Microsaccus is a genus of flowering plants from the orchid family, Orchidaceae. It is native to Southeast Asia.

==Description==
===Vegetative characteristics===
These miniature epiphytes produce laterally flattened, distichously arranged leaves on thin stems.

===Generative characteristics===
The usually two-flowered inflorescences are short. The spurred, minuscule flowers have a simple labellum. The flowers have four pollinia. Within the fruits there are pale brown to whitish trichomes with an oblong-elliptic basal zone. They have perforations in the basal region.

==Etymology==
The generic name Microsaccus is composed of the Greek words μικρός (mikrós) meaning small and saccus meaning sack, which refers to the labellum.

==Ecology==
Microsaccus truncatus is known to grow epiphytically in montane forest at 1200 m above sea level. Microsaccus griffithii occurs in forests at elevations of 500–2770 m above sea level.

==Physiology==
Microsaccus uses CAM photosynthesis.

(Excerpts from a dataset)
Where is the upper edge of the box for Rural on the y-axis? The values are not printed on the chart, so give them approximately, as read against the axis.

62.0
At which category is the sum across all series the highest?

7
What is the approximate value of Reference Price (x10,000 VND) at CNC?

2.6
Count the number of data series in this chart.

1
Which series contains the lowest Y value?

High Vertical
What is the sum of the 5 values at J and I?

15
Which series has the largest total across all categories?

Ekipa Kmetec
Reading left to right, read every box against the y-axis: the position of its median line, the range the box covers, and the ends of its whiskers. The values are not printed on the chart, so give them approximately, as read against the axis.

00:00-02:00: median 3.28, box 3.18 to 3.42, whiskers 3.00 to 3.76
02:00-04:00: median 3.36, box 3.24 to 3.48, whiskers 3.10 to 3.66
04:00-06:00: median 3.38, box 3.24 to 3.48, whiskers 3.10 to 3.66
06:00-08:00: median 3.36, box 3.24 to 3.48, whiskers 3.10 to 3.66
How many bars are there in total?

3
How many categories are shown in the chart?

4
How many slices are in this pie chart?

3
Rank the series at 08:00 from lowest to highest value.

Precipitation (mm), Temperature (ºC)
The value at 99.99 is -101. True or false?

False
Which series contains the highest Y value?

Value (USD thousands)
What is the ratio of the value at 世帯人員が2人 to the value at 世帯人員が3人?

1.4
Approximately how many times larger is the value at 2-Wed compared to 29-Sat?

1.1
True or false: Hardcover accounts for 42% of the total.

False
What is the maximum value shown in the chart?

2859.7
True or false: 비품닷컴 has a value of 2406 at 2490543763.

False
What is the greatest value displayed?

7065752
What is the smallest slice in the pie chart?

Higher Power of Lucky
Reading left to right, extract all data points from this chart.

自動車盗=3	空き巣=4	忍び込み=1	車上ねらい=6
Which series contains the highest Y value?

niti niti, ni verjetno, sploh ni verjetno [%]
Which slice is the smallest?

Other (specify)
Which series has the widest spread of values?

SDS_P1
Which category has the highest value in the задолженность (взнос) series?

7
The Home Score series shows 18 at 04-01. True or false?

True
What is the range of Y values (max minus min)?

Exercises
1/ Answer these questions from the Microsaccus article:
(a) Where is the genus native?
(b) How many pollinia do the flowers have?
(c) What type of photosynthesis does Microsaccus use?
2/ Echo the Microsaccus article from "Microsaccus is a" to "on thin stems.".
3/ List every main section heading in the Microsaccus article, leaving out subsection headings.

Numbered responses
1/
(a) Southeast Asia
(b) Four
(c) CAM photosynthesis

2/
Microsaccus is a genus of flowering plants from the orchid family, Orchidaceae. It is native to Southeast Asia.

==Description==
===Vegetative characteristics===
These miniature epiphytes produce laterally flattened, distichously arranged leaves on thin stems.

3/
Description
Etymology
Ecology
Physiology